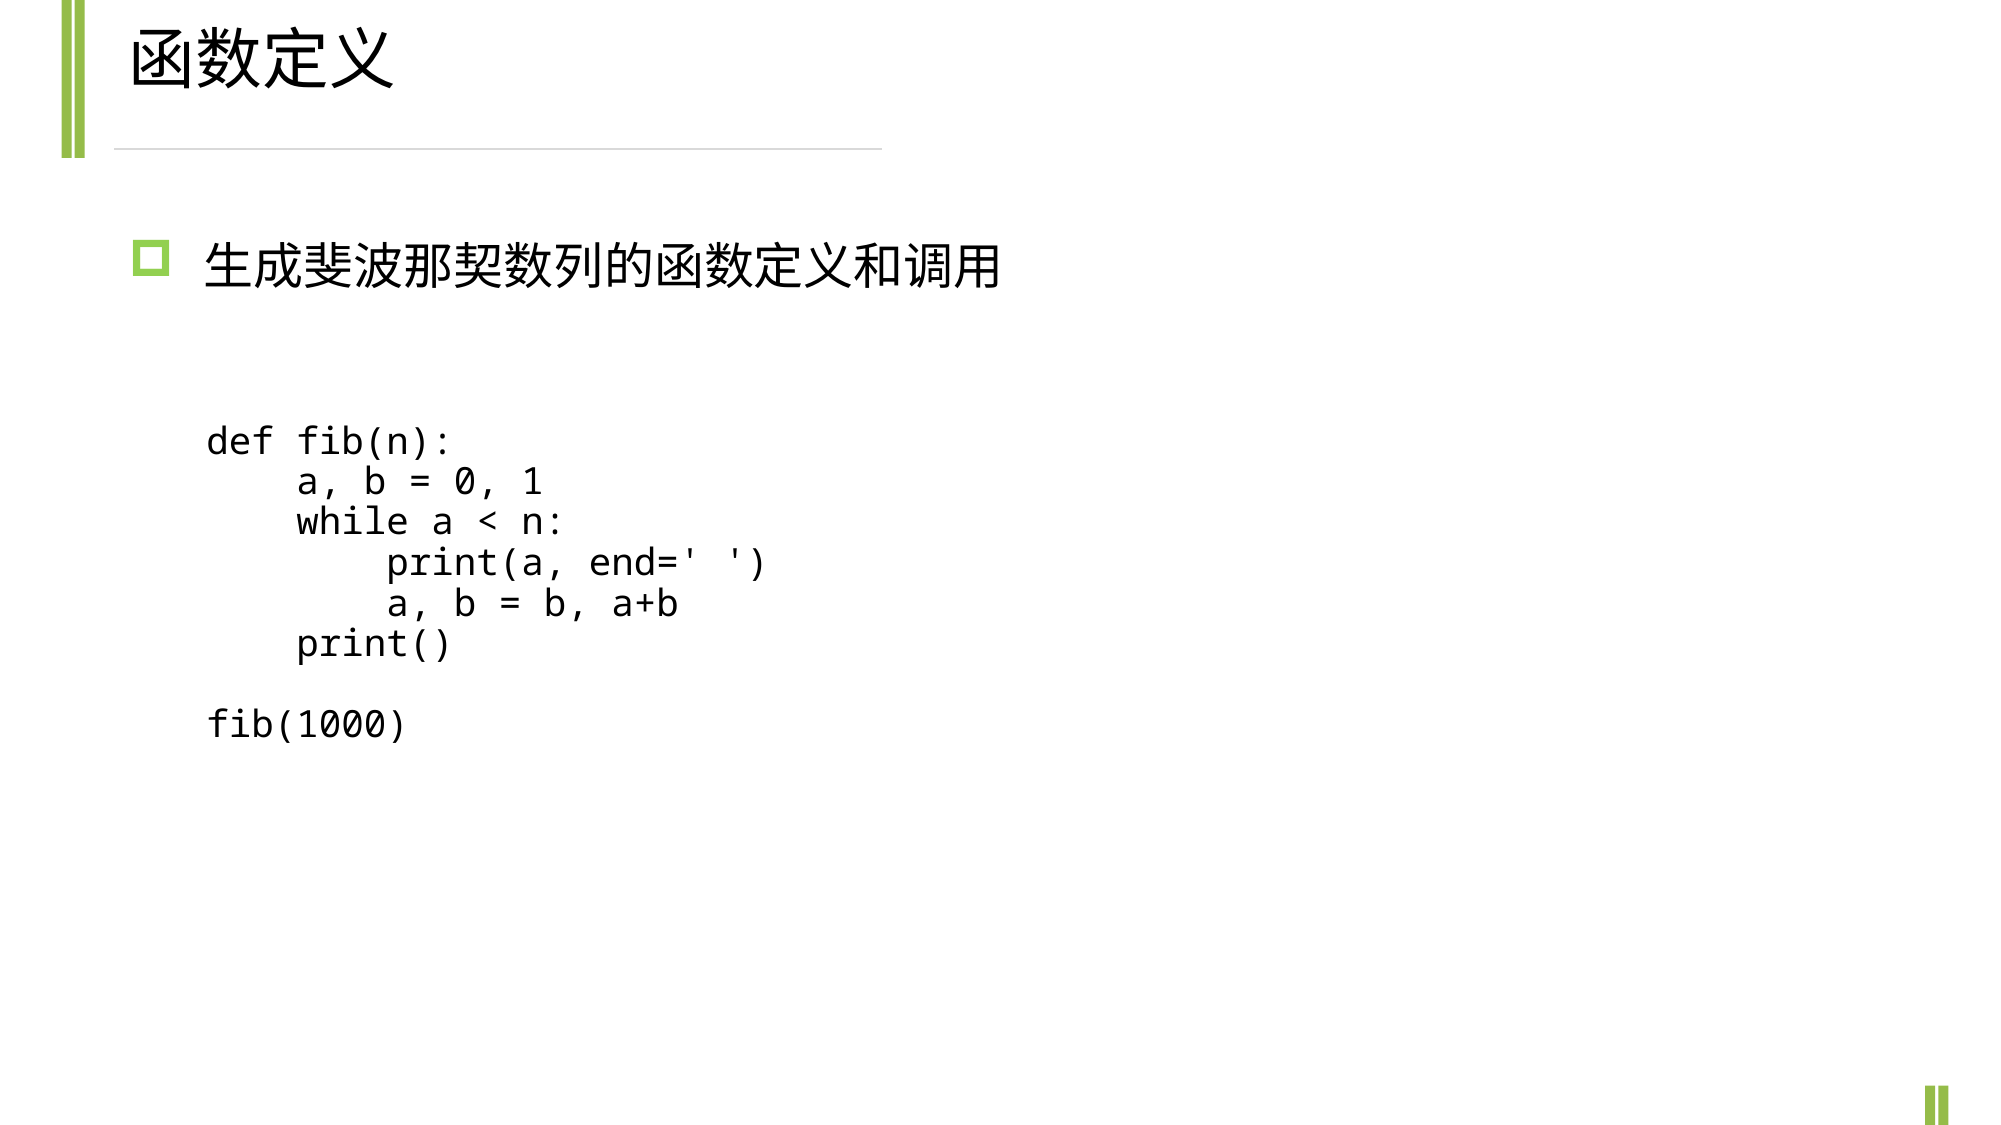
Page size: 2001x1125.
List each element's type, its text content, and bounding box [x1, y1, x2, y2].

text_box def fib(n): a, b = 0, 1 while a < n: print(a, end=' ') a, b = b, a+b print() fib(1000) [191, 414, 1192, 753]
list 函数定义 [114, 9, 1415, 106]
list 生成斐波那契数列的函数定义和调用 [114, 227, 1765, 756]
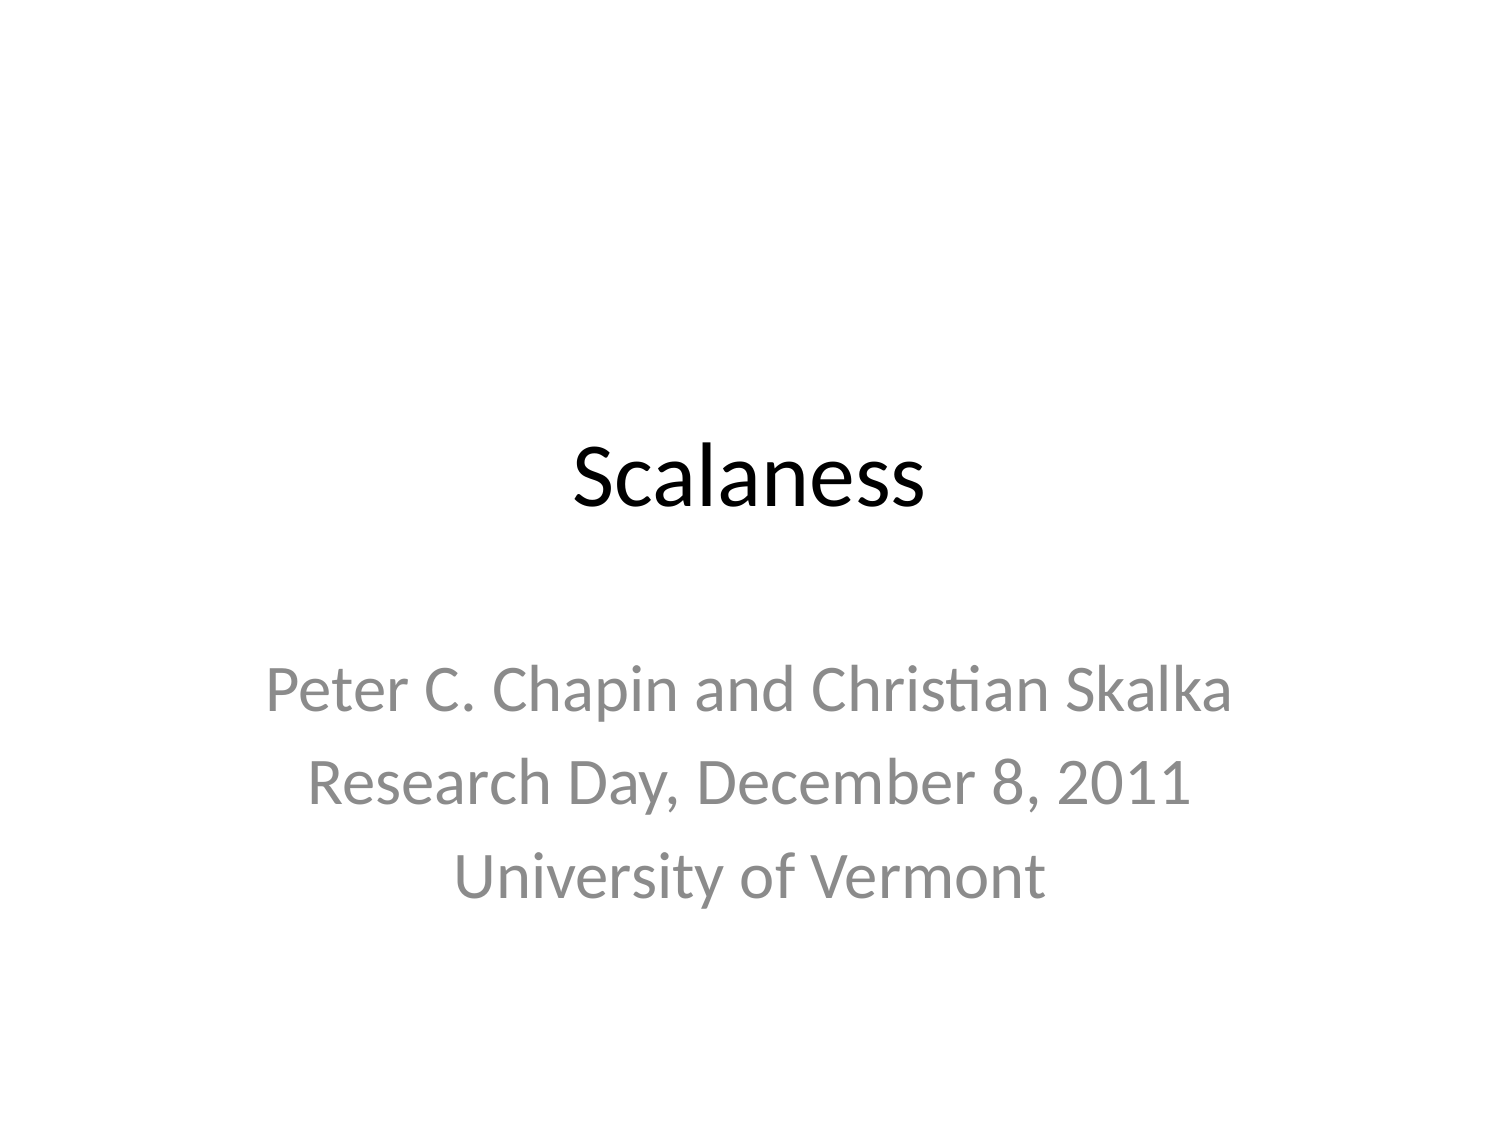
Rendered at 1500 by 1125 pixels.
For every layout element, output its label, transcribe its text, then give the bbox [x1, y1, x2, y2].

title Scalaness [112, 349, 1388, 591]
subtitle Peter C. Chapin and Christian Skalka Research Day, December 8, 2011 University of Vermont [225, 637, 1275, 925]
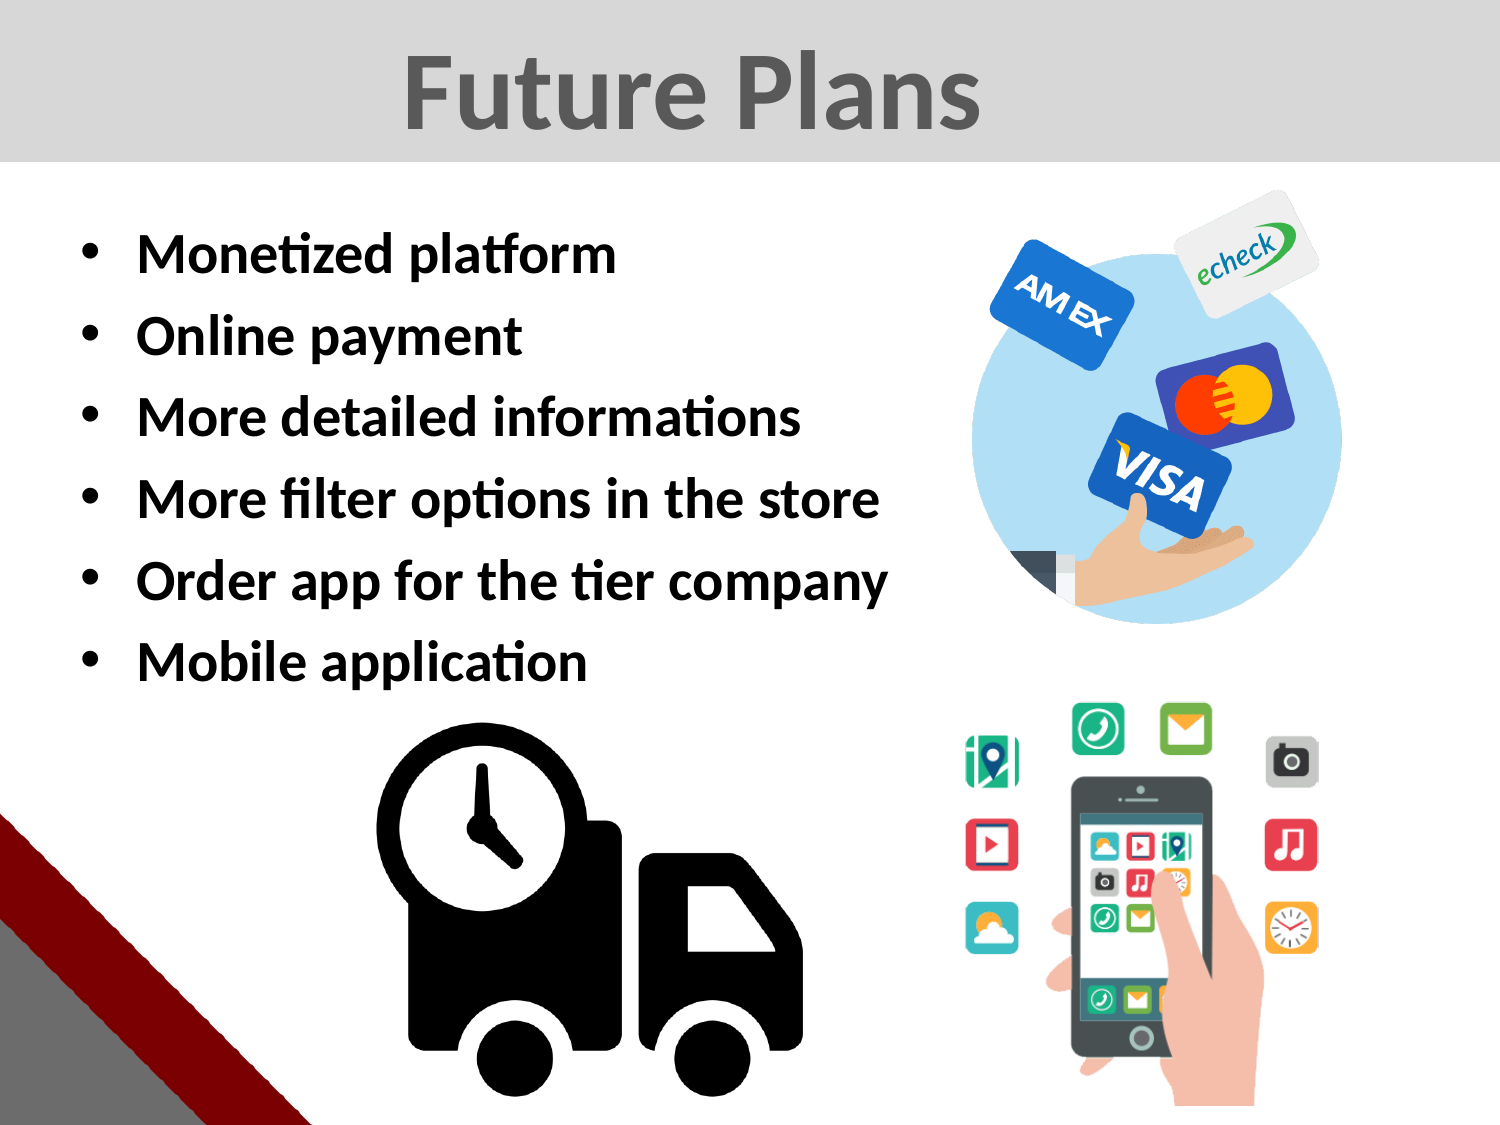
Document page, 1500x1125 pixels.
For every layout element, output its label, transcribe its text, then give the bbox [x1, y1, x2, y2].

picture [0, 0, 1500, 1125]
title Future Plans [64, 19, 1322, 150]
list Monetized platform Online payment More detailed informations More filter options in the store Order app for the tier company Mobile application [64, 208, 916, 740]
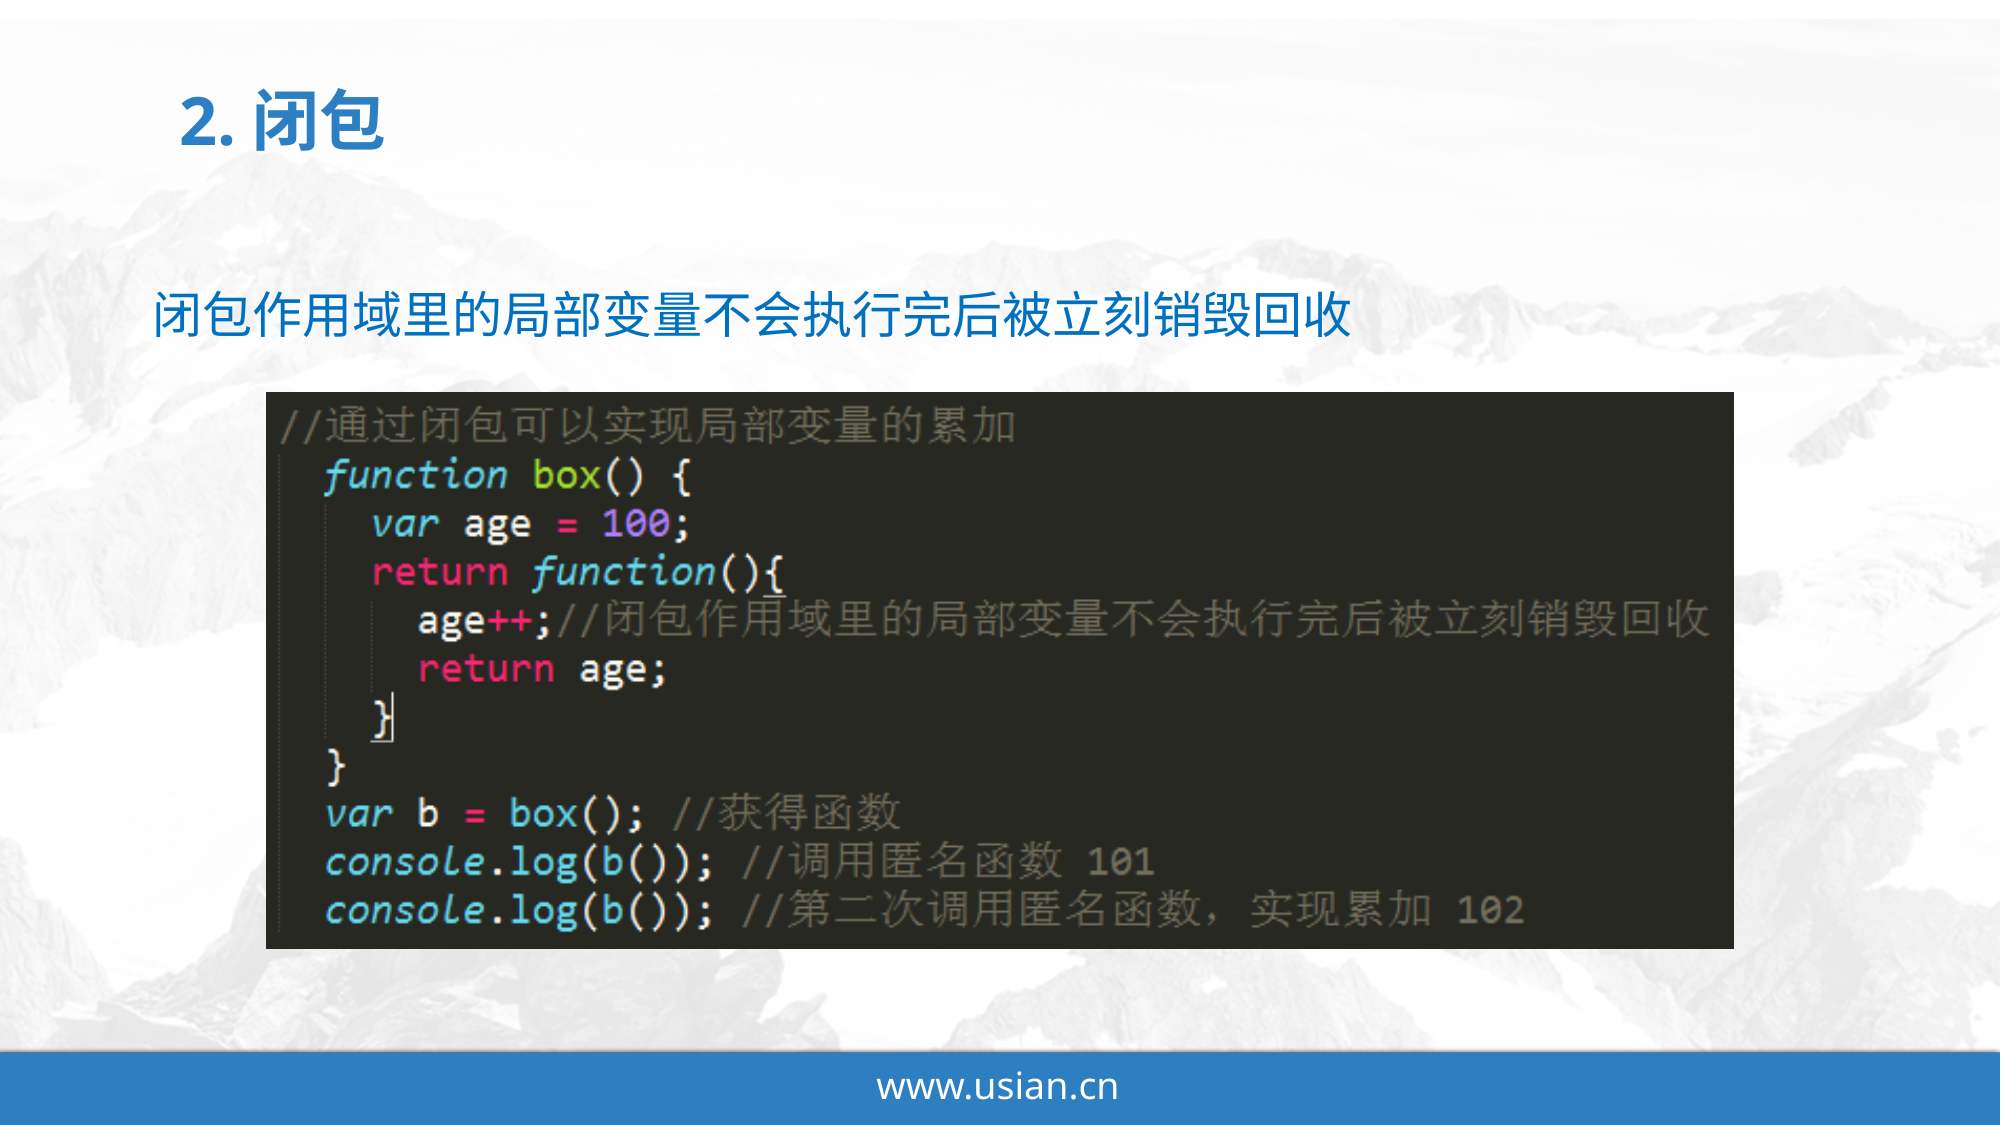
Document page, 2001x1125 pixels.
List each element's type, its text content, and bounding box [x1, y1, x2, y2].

* * *

Write out an exact copy of the listing, first line through the line containing "Rendered at 1500 by 1125 pixels.", with the pictures left out.

Response to the exercise —
Page size: 2001x1125.
List each element's type, its text content, and bounding box [x1, y1, x2, y2].

text_box def fib(n): a, b = 0, 1 while a < n: print(a, end=' ') a, b = b, a+b print() fib(1000) [191, 414, 1192, 753]
list 函数定义 [114, 9, 1415, 106]
list 生成斐波那契数列的函数定义和调用 [114, 227, 1765, 756]
Rendered at 1500 by 1125 pixels.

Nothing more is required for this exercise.